Cette démarche s’inscrit dans un contexte de durcissement de la régulation numérique, où les autorités invoquent la protection de l’ordre public et de la cohésion sociale face à la circulation de contenus jugés problématiques.
Une suspension aux motivations sécuritaires
Le 17 février 2026, la HAC a annoncé la suspension « jusqu’à nouvel ordre » des réseaux sociaux sur l’ensemble du territoire national. Le régulateur évoque une prolifération de publications considérées comme diffamatoires, incitant à la haine ou portant atteinte à la dignité humaine. Certaines, selon l’institution, seraient également susceptibles de fragiliser la cohésion sociale et de compromettre la sécurité nationale.
Cette décision a eu des répercussions immédiates pour les utilisateurs, les créateurs de contenus et de nombreuses petites entreprises qui dépendent des plateformes pour leurs activités.
Une offensive diplomatique du groupe
Face à cette situation, TikTok a pris l’initiative de contacter officiellement le régulateur. Dans une correspondance adressée au président de la HAC, Germain Ngoyo Moussavou, le directeur des politiques publiques et des relations institutionnelles pour l’Afrique francophone, Fabrice Nshingu Kazadi, basé à Johannesburg, annonce la venue prochaine d’une équipe à Libreville.
L’objectif affiché est d’engager des discussions techniques afin de définir les modalités d’une reprise encadrée du service et de parvenir à une « issue concertée » à la crise.
Des outils de contrôle renforcés
Pour répondre aux préoccupations des autorités gabonaises, la plateforme propose la mise en place d’un dispositif spécifique : le TikTok Safety Enforcement Tool (TSET). Ce mécanisme offrirait à la HAC un canal de signalement prioritaire permettant un traitement accéléré des contenus considérés comme illicites ou dangereux.

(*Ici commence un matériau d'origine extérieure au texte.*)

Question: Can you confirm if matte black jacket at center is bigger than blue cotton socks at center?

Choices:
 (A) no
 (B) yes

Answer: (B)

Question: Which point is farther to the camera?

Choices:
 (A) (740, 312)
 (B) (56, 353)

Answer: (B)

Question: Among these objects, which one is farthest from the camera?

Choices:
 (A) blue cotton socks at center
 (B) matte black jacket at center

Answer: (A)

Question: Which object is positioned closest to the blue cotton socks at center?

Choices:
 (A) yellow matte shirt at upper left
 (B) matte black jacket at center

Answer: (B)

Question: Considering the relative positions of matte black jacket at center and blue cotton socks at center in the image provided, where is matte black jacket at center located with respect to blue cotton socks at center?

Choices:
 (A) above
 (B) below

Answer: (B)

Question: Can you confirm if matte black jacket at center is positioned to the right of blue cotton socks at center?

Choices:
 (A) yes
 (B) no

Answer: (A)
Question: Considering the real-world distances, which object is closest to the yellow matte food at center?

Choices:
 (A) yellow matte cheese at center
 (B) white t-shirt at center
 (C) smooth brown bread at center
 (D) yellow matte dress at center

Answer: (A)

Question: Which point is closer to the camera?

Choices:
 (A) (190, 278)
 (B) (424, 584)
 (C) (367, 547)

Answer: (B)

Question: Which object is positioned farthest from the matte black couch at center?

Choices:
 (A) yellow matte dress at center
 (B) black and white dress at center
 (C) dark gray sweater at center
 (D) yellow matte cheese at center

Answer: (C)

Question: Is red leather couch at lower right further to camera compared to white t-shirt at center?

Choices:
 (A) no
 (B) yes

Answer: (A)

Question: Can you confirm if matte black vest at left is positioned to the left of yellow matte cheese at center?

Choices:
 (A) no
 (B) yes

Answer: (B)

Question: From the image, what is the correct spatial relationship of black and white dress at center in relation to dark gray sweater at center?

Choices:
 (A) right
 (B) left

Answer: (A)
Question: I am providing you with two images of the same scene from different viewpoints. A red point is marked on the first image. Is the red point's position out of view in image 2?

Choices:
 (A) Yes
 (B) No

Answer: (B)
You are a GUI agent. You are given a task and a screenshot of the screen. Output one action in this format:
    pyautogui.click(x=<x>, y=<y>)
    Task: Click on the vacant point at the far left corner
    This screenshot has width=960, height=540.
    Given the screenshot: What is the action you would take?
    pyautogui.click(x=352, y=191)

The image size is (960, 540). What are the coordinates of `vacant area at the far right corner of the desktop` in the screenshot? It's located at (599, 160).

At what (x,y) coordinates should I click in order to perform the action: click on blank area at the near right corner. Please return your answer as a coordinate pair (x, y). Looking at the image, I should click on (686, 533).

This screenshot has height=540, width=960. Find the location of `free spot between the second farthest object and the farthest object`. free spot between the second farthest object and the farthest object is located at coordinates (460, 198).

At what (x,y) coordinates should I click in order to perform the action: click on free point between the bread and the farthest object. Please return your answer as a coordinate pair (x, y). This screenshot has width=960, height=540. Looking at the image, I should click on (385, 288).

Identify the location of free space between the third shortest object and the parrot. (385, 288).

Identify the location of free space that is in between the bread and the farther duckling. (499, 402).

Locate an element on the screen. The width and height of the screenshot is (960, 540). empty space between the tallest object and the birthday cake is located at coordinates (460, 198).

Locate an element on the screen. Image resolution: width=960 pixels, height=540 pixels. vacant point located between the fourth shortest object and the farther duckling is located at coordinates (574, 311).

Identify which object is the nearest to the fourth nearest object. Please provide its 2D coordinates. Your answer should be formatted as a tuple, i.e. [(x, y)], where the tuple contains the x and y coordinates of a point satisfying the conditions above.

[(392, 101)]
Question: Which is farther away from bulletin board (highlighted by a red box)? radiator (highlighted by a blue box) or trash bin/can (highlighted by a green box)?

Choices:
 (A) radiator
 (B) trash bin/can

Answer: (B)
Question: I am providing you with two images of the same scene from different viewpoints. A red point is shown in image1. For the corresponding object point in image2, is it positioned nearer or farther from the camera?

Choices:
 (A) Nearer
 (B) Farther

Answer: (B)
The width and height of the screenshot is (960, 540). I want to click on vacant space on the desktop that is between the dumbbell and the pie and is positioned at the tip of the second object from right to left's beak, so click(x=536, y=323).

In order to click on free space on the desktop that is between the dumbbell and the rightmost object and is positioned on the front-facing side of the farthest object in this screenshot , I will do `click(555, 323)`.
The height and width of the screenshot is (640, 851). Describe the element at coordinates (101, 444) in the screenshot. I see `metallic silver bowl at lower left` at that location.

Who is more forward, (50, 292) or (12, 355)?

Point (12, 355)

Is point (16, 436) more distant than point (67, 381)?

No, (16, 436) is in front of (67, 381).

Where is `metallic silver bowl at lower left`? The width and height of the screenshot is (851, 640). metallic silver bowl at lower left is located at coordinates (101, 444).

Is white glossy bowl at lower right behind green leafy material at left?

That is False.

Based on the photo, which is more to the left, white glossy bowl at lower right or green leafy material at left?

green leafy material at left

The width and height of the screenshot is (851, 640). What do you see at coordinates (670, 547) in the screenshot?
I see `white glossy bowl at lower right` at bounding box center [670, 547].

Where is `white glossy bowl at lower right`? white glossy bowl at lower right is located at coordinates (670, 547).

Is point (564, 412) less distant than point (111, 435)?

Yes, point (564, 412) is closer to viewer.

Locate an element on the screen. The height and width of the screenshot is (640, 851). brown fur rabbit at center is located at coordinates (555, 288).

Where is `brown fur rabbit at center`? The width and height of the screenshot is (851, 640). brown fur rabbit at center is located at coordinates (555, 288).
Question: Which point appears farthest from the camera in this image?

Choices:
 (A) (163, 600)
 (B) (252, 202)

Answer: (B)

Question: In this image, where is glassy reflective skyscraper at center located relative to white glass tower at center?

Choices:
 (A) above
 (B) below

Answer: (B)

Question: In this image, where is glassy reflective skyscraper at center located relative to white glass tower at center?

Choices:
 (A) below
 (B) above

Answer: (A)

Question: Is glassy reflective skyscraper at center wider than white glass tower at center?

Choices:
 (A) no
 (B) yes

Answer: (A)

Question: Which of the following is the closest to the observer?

Parmi les mesures avancées figurent également : la transmission directe des liens (URL) des contenus jugés préjudiciables afin d’en permettre la suppression rapide ; l’intégration d’une liste de mots-clés et d’expressions sensibles, adaptée au contexte gabonais, pour renforcer la détection automatique ; l’alignement des procédures de modération sur les dispositions du Code de la communication, notamment la loi n°019/2016.
À travers ces propositions, TikTok cherche à démontrer sa capacité d’adaptation aux exigences réglementaires nationales.
Un dialogue élargi avec les plateformes
La suspension décidée par la HAC ne concerne pas uniquement TikTok, mais l’ensemble des réseaux sociaux. Selon la présidence de la République, des échanges sont également en cours avec d’autres acteurs du secteur.
Intervenant sur TV5 Monde, la porte-parole adjointe de la présidence, Jennyfer Mélodie Sambat, a ainsi évoqué des discussions engagées avec les responsables du groupe Meta, maison mère de Facebook, Instagram et WhatsApp.
Entre régulation et libertés numériques
Au-delà du bras de fer technique, l’épisode relance le débat sur l’équilibre entre régulation de l’espace numérique et liberté d’expression. Les autorités mettent en avant la nécessité de lutter contre la désinformation et les discours de haine, tandis que plusieurs acteurs de la société civile s’inquiètent des effets d’une suspension généralisée sur l’accès à l’information et l’activité économique.
La visite annoncée de la délégation de TikTok pourrait constituer une étape décisive. En cas d’accord, elle ouvrirait la voie à un rétablissement progressif des services sous surveillance renforcée. À défaut, le blocage pourrait s’inscrire dans la durée, au risque d’accentuer l’impact économique et social de la mesure.
À Libreville, l’issue des discussions de début mars est désormais attendue comme un test de la capacité des autorités et des plateformes à trouver un terrain d’entente dans un environnement numérique de plus en plus sensible.